Software, technology, sysadmin war stories, and more. Feed
Thursday, August 1, 2019

Possibly timely items from my reliability list

Last month, I put forth some items from my "reliability list". It's just a big list of things that bounce around in my head and tend to emerge when I'm troubleshooting something that broke, or while assessing a design for something new.

This time, I have some more. You may notice a pattern in the topics in this post. It's not a coincidence.

Item: Some days have 86400 seconds, while others have 86401, and some day we might have one with only 86399.

Leap seconds are a thing, and so days can change lengths in systems that many humans use for civil timekeeping. The planet's rotation has been slowing down which has been giving us positive leap seconds for a few decades, but who's to say it might not go the other way some day?

If this actually affects you, I hope you're getting paid well to deal with it.

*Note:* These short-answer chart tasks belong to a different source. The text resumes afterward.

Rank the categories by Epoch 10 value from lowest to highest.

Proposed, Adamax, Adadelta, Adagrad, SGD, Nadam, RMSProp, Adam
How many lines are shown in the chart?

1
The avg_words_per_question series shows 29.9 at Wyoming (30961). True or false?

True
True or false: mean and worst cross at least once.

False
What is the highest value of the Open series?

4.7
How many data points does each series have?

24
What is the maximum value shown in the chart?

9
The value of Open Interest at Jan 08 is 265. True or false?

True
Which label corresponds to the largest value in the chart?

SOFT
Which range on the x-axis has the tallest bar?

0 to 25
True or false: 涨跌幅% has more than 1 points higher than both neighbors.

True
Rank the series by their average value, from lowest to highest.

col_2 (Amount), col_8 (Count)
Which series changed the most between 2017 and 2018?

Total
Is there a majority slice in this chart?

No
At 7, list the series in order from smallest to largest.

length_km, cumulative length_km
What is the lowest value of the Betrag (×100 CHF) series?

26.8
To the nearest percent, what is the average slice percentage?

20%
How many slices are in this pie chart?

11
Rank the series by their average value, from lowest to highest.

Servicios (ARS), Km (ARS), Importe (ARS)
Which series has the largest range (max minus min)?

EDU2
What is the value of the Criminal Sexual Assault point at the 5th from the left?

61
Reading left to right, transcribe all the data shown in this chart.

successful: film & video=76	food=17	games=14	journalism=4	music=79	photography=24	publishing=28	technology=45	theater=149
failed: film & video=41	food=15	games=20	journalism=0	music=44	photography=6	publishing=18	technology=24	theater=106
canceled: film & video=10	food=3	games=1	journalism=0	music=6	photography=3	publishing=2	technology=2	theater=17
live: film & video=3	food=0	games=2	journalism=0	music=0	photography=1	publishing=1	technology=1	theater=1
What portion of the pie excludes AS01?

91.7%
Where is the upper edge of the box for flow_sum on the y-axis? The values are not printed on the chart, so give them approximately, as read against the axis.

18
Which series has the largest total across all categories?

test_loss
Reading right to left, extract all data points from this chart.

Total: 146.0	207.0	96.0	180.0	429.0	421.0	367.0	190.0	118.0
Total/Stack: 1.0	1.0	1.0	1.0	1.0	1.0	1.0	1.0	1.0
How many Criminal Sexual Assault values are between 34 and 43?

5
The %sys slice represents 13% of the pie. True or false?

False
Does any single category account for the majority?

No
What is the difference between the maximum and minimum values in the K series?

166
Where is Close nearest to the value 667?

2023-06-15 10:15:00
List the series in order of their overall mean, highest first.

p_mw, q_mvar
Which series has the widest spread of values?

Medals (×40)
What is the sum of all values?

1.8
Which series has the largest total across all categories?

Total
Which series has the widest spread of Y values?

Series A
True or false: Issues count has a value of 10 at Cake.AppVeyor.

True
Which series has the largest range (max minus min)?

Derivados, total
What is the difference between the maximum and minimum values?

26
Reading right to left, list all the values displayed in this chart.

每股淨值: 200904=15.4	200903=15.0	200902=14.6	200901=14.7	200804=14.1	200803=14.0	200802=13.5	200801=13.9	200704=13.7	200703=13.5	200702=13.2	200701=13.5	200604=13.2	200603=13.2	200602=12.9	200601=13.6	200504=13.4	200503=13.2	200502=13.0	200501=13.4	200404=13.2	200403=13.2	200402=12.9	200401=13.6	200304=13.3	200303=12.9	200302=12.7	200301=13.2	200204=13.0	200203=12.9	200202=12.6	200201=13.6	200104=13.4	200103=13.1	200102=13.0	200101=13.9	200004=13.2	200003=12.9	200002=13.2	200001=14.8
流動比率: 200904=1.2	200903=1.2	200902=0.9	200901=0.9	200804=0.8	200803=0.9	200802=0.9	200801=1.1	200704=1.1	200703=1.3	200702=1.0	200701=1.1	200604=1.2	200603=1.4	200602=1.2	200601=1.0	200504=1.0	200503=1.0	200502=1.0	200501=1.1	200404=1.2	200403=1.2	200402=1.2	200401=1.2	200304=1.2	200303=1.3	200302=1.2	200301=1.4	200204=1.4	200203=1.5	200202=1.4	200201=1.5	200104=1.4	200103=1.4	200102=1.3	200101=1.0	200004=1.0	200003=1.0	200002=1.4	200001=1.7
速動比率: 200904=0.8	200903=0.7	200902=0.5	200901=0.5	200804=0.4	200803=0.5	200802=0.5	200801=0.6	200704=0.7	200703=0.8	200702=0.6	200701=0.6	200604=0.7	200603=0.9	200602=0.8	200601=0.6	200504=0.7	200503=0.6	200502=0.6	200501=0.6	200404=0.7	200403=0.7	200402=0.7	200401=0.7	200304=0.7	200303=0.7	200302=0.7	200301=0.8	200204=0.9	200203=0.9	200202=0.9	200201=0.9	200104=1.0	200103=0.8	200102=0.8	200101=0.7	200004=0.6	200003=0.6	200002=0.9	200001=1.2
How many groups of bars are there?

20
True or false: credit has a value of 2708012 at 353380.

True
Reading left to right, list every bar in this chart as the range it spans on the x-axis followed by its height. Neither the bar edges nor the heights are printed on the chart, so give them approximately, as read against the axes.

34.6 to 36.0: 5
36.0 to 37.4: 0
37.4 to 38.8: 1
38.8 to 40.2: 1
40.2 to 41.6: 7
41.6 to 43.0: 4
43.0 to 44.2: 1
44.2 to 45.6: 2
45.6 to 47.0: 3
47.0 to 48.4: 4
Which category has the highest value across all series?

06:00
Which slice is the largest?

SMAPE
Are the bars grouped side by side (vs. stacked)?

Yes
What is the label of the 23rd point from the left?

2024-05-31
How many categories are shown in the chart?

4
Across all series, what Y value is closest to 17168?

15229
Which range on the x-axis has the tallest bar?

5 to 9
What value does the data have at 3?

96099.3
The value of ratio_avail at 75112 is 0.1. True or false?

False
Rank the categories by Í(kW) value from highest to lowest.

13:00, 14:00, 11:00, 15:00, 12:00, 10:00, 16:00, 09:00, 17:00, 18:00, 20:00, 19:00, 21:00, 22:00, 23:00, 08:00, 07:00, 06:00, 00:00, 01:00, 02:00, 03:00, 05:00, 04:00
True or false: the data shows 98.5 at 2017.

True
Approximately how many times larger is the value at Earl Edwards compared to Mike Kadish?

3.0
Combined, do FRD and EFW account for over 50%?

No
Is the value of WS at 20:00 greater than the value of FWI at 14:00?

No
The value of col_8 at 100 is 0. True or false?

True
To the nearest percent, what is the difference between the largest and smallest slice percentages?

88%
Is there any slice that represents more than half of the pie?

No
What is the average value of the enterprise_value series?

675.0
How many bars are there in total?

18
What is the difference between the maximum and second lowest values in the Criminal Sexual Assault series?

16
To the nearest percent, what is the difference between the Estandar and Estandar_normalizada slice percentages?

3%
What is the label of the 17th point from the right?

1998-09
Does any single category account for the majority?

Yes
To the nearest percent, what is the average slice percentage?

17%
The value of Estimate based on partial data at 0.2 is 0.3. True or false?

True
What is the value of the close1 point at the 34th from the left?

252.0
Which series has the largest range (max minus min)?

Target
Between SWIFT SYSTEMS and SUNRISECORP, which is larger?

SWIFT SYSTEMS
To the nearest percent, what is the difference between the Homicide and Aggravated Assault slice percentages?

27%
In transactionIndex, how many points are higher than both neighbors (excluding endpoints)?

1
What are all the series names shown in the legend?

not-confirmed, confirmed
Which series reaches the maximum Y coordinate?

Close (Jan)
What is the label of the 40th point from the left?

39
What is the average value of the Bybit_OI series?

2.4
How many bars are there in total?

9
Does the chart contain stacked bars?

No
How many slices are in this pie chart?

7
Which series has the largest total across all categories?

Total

This stuff is a real pain.

Leap second with and without smear

Item: You get at most six months warning for days of nonstandard lengths.

Yep, a leap second at the end of June is announced early in January. A December event is announced early in July. In other words, even the inconsistencies... are inconsistent. You don't get any more warning than that.

Item: Some days have 1 AM twice, while some days skip over 2 AM entirely.

If your systems schedule things using time zone definitions which include daylight saving time, you're going to have fun twice a year. One of your days will go from 1:59:59 to 1:00:00, thus repeating the hour, and another day will skip from 1:59:59 to 3:00:00, thus skipping the hour.

If you have scheduled jobs in the 1 AM block, one day a year, they will run twice on a scheduler which does not account for this. Likewise, if those jobs are in the 2 AM block, one day a year, they will not run at all.

This seems obvious, but everybody gets this wrong eventually. If your company hasn't been bitten by this yet, wait. It'll find you.

Item: Not everyone goes on summer time, and those who do don't all shift at the same points in the year.

Some places laugh at DST and stay put year-round. Others shift. Still others shift, but do it earlier or later than the last group. This means that the offset between far-flung offices in your company might not be constant! Most of the year, it might be 8 hours, but for a week or two at either end, it might be 7 or 9. Think about the implications when scheduling meetings, or setting up on-call schedules which need to not have gaps in them.

Working on this kind of stuff will make you appreciate the meaning of "picking the wrong week to quit sniffing glue".

Item: Summer time rules have changed multiple times over the years, and are sure to change again.

The US switched as recently as 2007. Remember that?

Just wait -- it'll happen again, and a whole new generation of consumer electronics will start behaving weirdly for a few weeks every six months.

Item: US/Pacific is more insidious than anyone realizes due to Silicon Valley.

You might be surprised at how many Linux boxes are running US/Pacific instead of UTC because "it's too late to fix it now". I'm talking multiple millions here across many different companies.

Why? Because of all of the companies which started on the west coast of the US and used their local time on the servers.

I mean, sure, deep down inside, the kernel is doing its thing with the same time base, but odds are, all of those userspaces think they're in PDT right now.

Item: Not all time zones are at integer offsets from UTC.

Half an hour? Fifteen or forty-five minutes? Sure, why not. Those are the EASY ones. Dig around in the historical data for the really fun stuff.

Item: At least one month changes sizes periodically.

That's February, in case you hadn't noticed yet.

Item: Some programs written from January to September will break the first day of October.

Some people's tests really don't like two-digit numbers, what can I say? You think this is an exaggeration, but it's not. This actually happened to me, when someone who should have known better left such a timebomb behind in our continuous build test suite.

Item: Some programs written in October, November or December will break the first day of January.

Same idea, only inverted. Expect it to be two digits wide, and then suddenly it isn't? Welcome to the land of misfit software.

Item: Every four years, some programs break on December 31st.

This is because they didn't account for the year having 366 days. Any Zune owners still out there after all these years?

Item: Some programs broke September 8-9, 2001 (depending on your time zone), and not because they were trying to do some kind of Nostradamus thing for the coming week.

This bit someone in my family. KDE's "Kmail" broke because Unix time went from 999999999 to 1000000000. Yes, the text representation got wider and so it couldn't parse its own data files, or something like that.

I can't really prove it now, but I have a feeling that at least a couple of systems out there went mildly nutty in June 2004 when Unix time passed 2^30. Of course, the real fun for Unix time is still to come when we get to 2^31. See you in 2038.